((
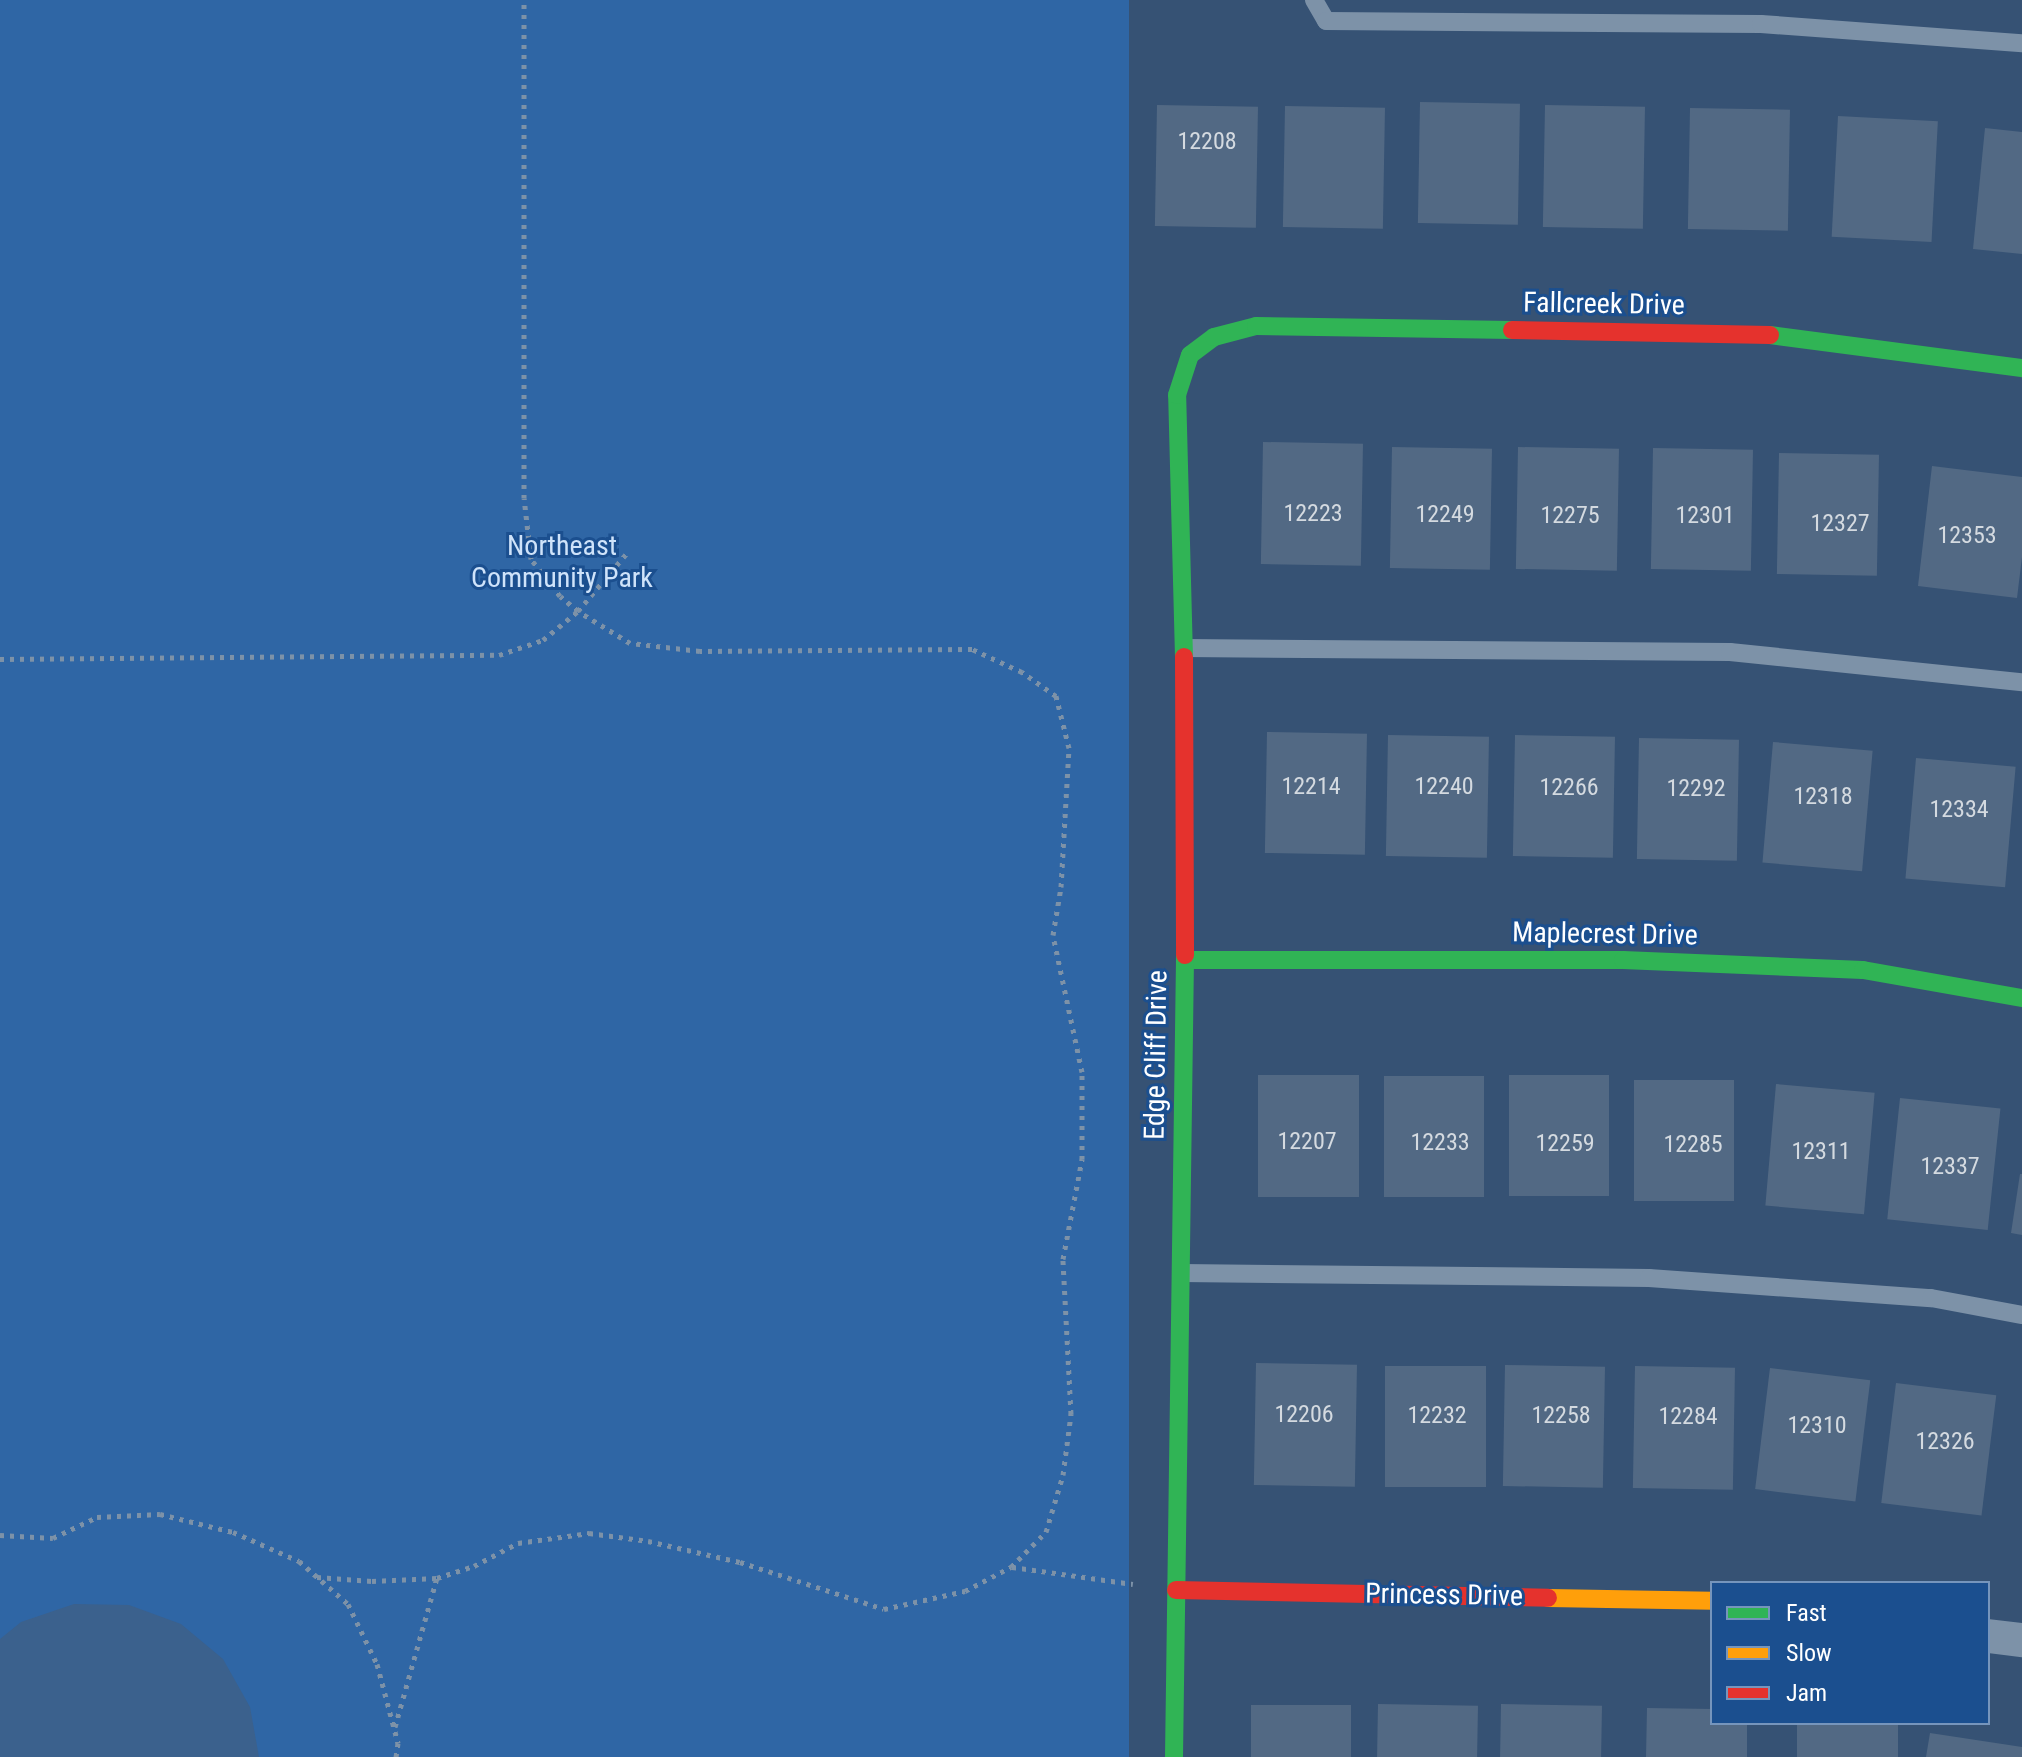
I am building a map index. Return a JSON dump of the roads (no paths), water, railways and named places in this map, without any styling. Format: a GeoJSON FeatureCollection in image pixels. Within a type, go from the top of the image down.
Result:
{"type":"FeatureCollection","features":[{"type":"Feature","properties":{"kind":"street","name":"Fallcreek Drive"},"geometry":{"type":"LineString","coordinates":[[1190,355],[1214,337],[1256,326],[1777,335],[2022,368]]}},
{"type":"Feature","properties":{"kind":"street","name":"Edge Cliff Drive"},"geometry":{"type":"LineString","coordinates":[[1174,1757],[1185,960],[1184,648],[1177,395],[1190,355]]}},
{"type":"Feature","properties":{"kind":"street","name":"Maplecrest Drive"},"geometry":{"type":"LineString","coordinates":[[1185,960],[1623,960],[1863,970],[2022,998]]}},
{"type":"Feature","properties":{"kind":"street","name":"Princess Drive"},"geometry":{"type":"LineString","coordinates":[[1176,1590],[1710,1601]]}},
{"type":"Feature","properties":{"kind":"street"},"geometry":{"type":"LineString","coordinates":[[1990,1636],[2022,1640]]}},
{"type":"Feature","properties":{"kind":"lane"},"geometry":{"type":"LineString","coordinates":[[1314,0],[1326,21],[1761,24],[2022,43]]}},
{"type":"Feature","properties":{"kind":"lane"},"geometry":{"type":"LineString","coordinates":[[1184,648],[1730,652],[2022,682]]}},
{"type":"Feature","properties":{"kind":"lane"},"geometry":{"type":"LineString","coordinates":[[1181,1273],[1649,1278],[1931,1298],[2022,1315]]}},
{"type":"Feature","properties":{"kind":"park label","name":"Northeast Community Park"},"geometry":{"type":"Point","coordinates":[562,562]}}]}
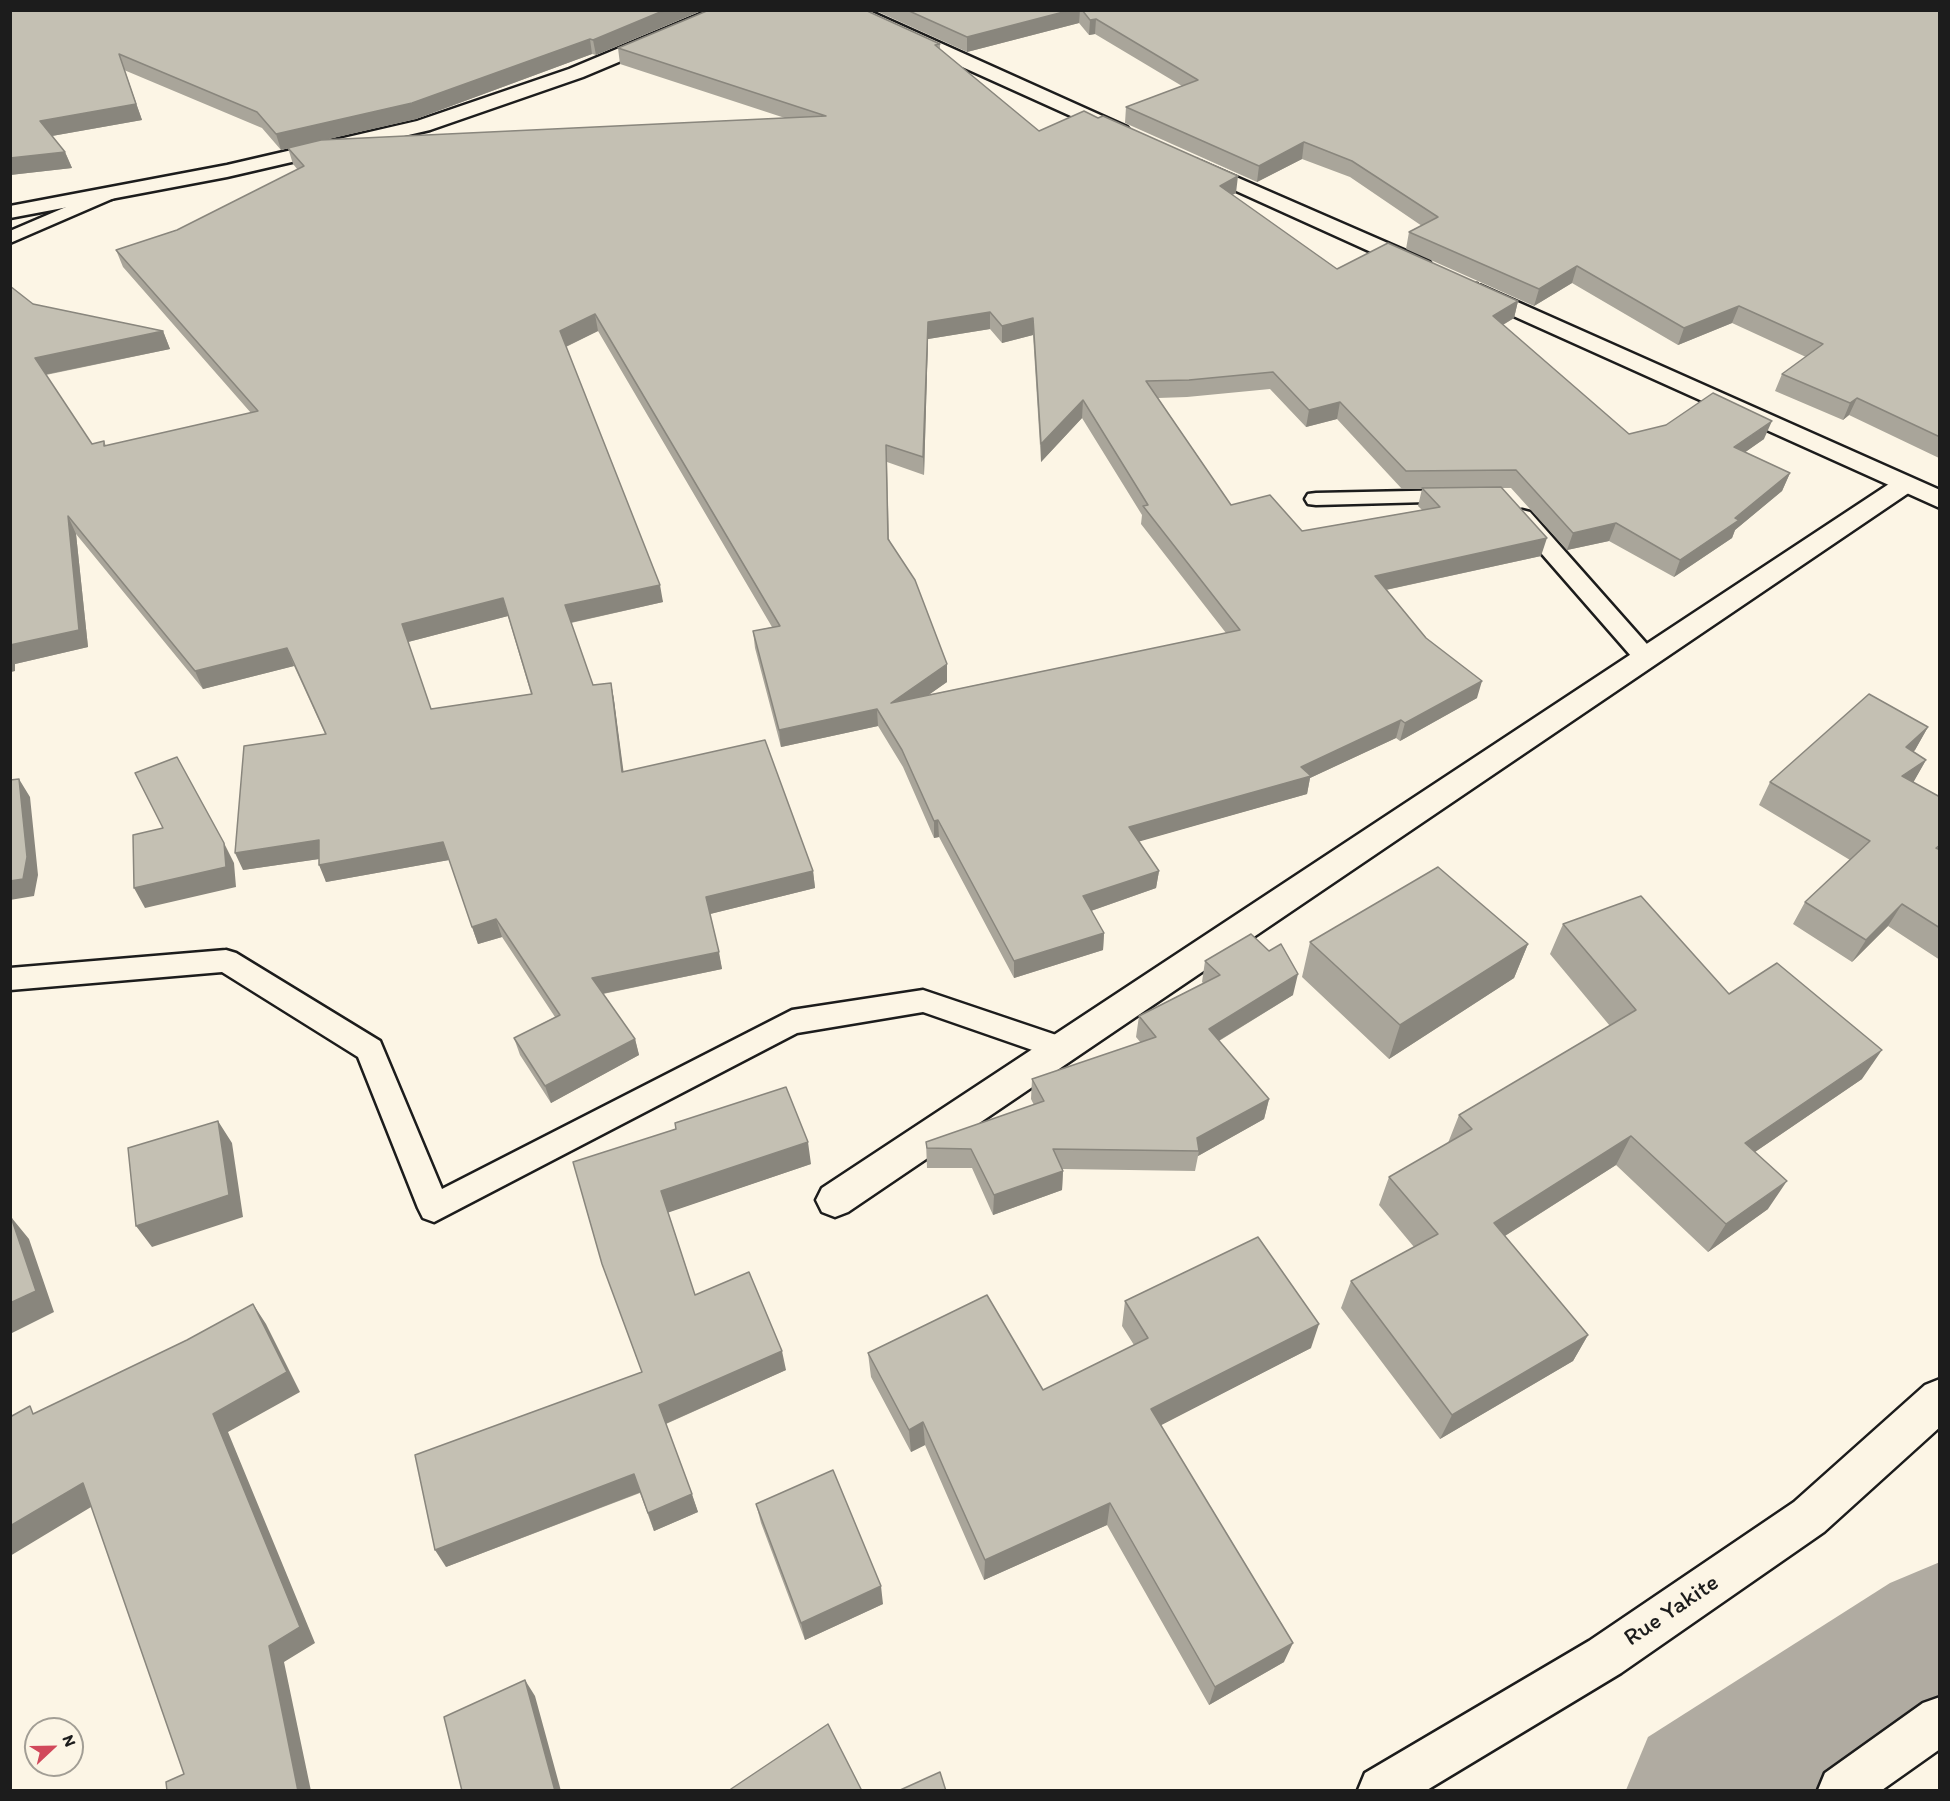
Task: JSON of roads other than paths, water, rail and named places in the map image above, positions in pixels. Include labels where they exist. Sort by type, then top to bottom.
))
- _Exercise instructions_:
Please print every record exactly as written, without the pictures.

- _Output for this exercise_:
I am building a map index. Return a JSON dump of the roads (no paths), water, railways and named places in this map, without any styling. Format: a GeoJSON FeatureCollection in image pixels. Within a type, go from the top of the image down.
Result:
{"type":"FeatureCollection","features":[{"type":"Feature","properties":{"kind":"street","name":"Fallcreek Drive"},"geometry":{"type":"LineString","coordinates":[[1190,355],[1214,337],[1256,326],[1777,335],[2022,368]]}},
{"type":"Feature","properties":{"kind":"street","name":"Edge Cliff Drive"},"geometry":{"type":"LineString","coordinates":[[1174,1757],[1185,960],[1184,648],[1177,395],[1190,355]]}},
{"type":"Feature","properties":{"kind":"street","name":"Maplecrest Drive"},"geometry":{"type":"LineString","coordinates":[[1185,960],[1623,960],[1863,970],[2022,998]]}},
{"type":"Feature","properties":{"kind":"street","name":"Princess Drive"},"geometry":{"type":"LineString","coordinates":[[1176,1590],[1710,1601]]}},
{"type":"Feature","properties":{"kind":"street"},"geometry":{"type":"LineString","coordinates":[[1990,1636],[2022,1640]]}},
{"type":"Feature","properties":{"kind":"lane"},"geometry":{"type":"LineString","coordinates":[[1314,0],[1326,21],[1761,24],[2022,43]]}},
{"type":"Feature","properties":{"kind":"lane"},"geometry":{"type":"LineString","coordinates":[[1184,648],[1730,652],[2022,682]]}},
{"type":"Feature","properties":{"kind":"lane"},"geometry":{"type":"LineString","coordinates":[[1181,1273],[1649,1278],[1931,1298],[2022,1315]]}},
{"type":"Feature","properties":{"kind":"park label","name":"Northeast Community Park"},"geometry":{"type":"Point","coordinates":[562,562]}}]}
Task: JSON of roads other than paths, water, rail and named places in the map image above, positions in pixels. Include labels where they exist. Sort by type, then top to bottom.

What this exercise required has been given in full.